**Given instruction**
Rewrite the lines below, changing every "locality" to "site" and leaving everything else the same.

**Data to use**

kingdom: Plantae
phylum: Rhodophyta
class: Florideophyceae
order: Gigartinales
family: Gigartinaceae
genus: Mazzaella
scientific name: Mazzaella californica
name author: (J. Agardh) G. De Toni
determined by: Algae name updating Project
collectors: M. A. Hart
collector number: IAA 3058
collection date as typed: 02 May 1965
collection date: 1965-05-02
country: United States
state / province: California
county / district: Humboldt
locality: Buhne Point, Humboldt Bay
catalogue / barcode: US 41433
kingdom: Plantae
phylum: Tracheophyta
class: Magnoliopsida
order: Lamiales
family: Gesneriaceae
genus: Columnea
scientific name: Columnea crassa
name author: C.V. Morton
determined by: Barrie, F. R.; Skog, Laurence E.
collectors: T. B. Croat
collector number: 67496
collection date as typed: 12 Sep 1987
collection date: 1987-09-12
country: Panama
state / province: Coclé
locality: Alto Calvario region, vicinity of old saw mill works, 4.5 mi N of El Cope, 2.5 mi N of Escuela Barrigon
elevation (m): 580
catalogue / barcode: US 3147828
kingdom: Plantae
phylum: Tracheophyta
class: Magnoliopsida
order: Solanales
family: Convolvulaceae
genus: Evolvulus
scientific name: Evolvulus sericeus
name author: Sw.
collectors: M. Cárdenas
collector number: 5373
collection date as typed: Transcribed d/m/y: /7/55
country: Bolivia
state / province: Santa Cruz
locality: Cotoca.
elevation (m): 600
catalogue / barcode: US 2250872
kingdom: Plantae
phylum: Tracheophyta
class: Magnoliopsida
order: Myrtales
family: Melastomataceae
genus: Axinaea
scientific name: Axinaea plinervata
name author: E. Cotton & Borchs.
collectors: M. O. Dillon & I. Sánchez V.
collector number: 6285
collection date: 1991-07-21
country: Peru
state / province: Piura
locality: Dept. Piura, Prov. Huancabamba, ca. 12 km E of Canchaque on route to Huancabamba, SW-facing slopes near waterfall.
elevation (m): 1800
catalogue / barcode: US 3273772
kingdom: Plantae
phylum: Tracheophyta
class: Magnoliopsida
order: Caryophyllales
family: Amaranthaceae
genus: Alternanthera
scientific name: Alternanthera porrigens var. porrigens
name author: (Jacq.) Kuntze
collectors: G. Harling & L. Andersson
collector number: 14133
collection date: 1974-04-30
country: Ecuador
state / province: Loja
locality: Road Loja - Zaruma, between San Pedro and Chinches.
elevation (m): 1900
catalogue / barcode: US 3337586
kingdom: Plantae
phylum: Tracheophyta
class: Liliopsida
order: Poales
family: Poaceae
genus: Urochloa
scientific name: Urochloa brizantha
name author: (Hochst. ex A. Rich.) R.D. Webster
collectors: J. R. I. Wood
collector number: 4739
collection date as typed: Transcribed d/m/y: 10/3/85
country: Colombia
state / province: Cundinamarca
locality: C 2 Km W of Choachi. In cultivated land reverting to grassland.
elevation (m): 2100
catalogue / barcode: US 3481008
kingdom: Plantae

**Exercise output**
kingdom: Plantae
phylum: Rhodophyta
class: Florideophyceae
order: Gigartinales
family: Gigartinaceae
genus: Mazzaella
scientific name: Mazzaella californica
name author: (J. Agardh) G. De Toni
determined by: Algae name updating Project
collectors: M. A. Hart
collector number: IAA 3058
collection date as typed: 02 May 1965
collection date: 1965-05-02
country: United States
state / province: California
county / district: Humboldt
site: Buhne Point, Humboldt Bay
catalogue / barcode: US 41433
kingdom: Plantae
phylum: Tracheophyta
class: Magnoliopsida
order: Lamiales
family: Gesneriaceae
genus: Columnea
scientific name: Columnea crassa
name author: C.V. Morton
determined by: Barrie, F. R.; Skog, Laurence E.
collectors: T. B. Croat
collector number: 67496
collection date as typed: 12 Sep 1987
collection date: 1987-09-12
country: Panama
state / province: Coclé
site: Alto Calvario region, vicinity of old saw mill works, 4.5 mi N of El Cope, 2.5 mi N of Escuela Barrigon
elevation (m): 580
catalogue / barcode: US 3147828
kingdom: Plantae
phylum: Tracheophyta
class: Magnoliopsida
order: Solanales
family: Convolvulaceae
genus: Evolvulus
scientific name: Evolvulus sericeus
name author: Sw.
collectors: M. Cárdenas
collector number: 5373
collection date as typed: Transcribed d/m/y: /7/55
country: Bolivia
state / province: Santa Cruz
site: Cotoca.
elevation (m): 600
catalogue / barcode: US 2250872
kingdom: Plantae
phylum: Tracheophyta
class: Magnoliopsida
order: Myrtales
family: Melastomataceae
genus: Axinaea
scientific name: Axinaea plinervata
name author: E. Cotton & Borchs.
collectors: M. O. Dillon & I. Sánchez V.
collector number: 6285
collection date: 1991-07-21
country: Peru
state / province: Piura
site: Dept. Piura, Prov. Huancabamba, ca. 12 km E of Canchaque on route to Huancabamba, SW-facing slopes near waterfall.
elevation (m): 1800
catalogue / barcode: US 3273772
kingdom: Plantae
phylum: Tracheophyta
class: Magnoliopsida
order: Caryophyllales
family: Amaranthaceae
genus: Alternanthera
scientific name: Alternanthera porrigens var. porrigens
name author: (Jacq.) Kuntze
collectors: G. Harling & L. Andersson
collector number: 14133
collection date: 1974-04-30
country: Ecuador
state / province: Loja
site: Road Loja - Zaruma, between San Pedro and Chinches.
elevation (m): 1900
catalogue / barcode: US 3337586
kingdom: Plantae
phylum: Tracheophyta
class: Liliopsida
order: Poales
family: Poaceae
genus: Urochloa
scientific name: Urochloa brizantha
name author: (Hochst. ex A. Rich.) R.D. Webster
collectors: J. R. I. Wood
collector number: 4739
collection date as typed: Transcribed d/m/y: 10/3/85
country: Colombia
state / province: Cundinamarca
site: C 2 Km W of Choachi. In cultivated land reverting to grassland.
elevation (m): 2100
catalogue / barcode: US 3481008
kingdom: Plantae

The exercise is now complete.